I doubt the new government will see fit to take too much interest in this young woman. When I was her age I also had a lot of dumb ideas dressed up in a patina of academic fashion and intelligence. The universities can do a lot to screw up kids today since they are filled with fantasy ideologies and promoters of magic - would-be transformers of reality -who call themselves professor.

dag said...

Law is formal rather than intuitive. We can't rightly make excuses and exceptions for those who violate our laws just because of this or that. It might be harsh but it is not cruel. If this girl is crushed by the machinery of the state, too bad for her as an individual but all to the good as a member of our Human life. She's merely an example. She's an objective violator of our system of justice. She's convenient. She's a nobody to all but herself and those few who know her and care about her. In the eyes of blind justice she is an offender against the law, if not the formal laws then against the politiy itself as it is and is becoming. If we pick at these thin threads we can pull apart the whole fabric of Left dhimmi fascism. This girl was, if she isn't still, an active supporter of terrorism and murder. She owes a debt that she must pay. Hers is obviously a smaller debt than the debts of those above her. Still, we have to begin somewhere, and if she's available, them pull till she's ripped out and cast away. Then on to the next.

truepeers said...

I have no sympathy for Israel bashers as such. They are caught up in a fantasy ideology that is ultimately destructive to all nations, including Canada. Yet, like its sister crimes, anti-semitism and anti-Americanism, Israel hating is pervasive in our schools and in a good section of our society. This raises for us a larger question, of tactics, about how we best address this large crisis of western self-hatred in our culture.

Antisemitism is a sign of mental illness, as is often said, but it is such a common sign, even among otherwise intelligent and educated people, that we have to accept that we have a big task on our hands to show the haters how and why they have fallen into this intellectual trap.

If, instead, we focuss our energies on small fry - howevermuch you are right that no Israel basher should have a role in our foreign policy, and that it would be no injustice if their career were ruined - are we not risking just appearing like a lynch mob that has happened upon some arbitrary target? There are pragmatic truths and fundamental truths, and sometimes the latter should bow to the former.
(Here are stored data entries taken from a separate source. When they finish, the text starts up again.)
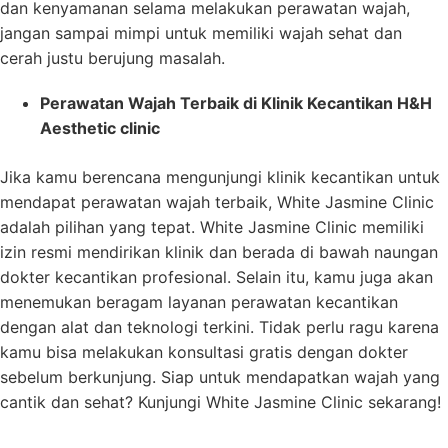
dan kenyamanan selama melakukan perawatan wajah,
jangan sampai mimpi untuk memiliki wajah sehat dan
cerah justu berujung masalah.
Perawatan Wajah Terbaik di Klinik Kecantikan H&H
Aesthetic clinic
Jika kamu berencana mengunjungi klinik kecantikan untuk
mendapat perawatan wajah terbaik, White Jasmine Clinic
adalah pilihan yang tepat. White Jasmine Clinic memiliki
izin resmi mendirikan klinik dan berada di bawah naungan
dokter kecantikan profesional. Selain itu, kamu juga akan
menemukan beragam layanan perawatan kecantikan
dengan alat dan teknologi terkini. Tidak perlu ragu karena
kamu bisa melakukan konsultasi gratis dengan dokter
sebelum berkunjung. Siap untuk mendapatkan wajah yang
cantik dan sehat? Kunjungi White Jasmine Clinic sekarang!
In other words, won't we just enforce all the negative impressions about Jews and their friends among the Jew haters if we go after small fry?

Because Jew- and nation- hatred is so pervasive in our society, i am willing to grant that young people be chastened, criticized, but given a second chance to see the error of their and their elders' ways. But once someone gets into their late thirties and starts to get in positions of serious responsibilty they will get little restraint from me if they come into my sights for abusing our nation or for antisemitism.

i don't mind pulling this girl out on the carpet, for a short time, but it is people like this David Mulroney who we should be seriously targetting. We should demand Harper seriously consider whether he wants him as an advisor.

dag said...

Yes, Mulroney is the one or the kind to go after in terms of going after anyone at all. But as you rightly point out, going after anyone is hardly any good if the majority of people, millions of individuals, share the same mental illness of anti-Semitism.

Whatever we do, I think we cannot change the minds of each and every individual we meet. I think we must make a charge at the broader idea and hope to sway millions by doing so, by making anti-Semitism and anti-Americanism so uncool that no one but the loonies will try it on for size-- if then.

To hound a 20 year old is likely unfair and maybe unjustified in terms of what she's done in a practical sense. The question is one of tactics rather than person. The question is also one of strategy over people. But it requires sense.

I'll think about it in my own ruminative way.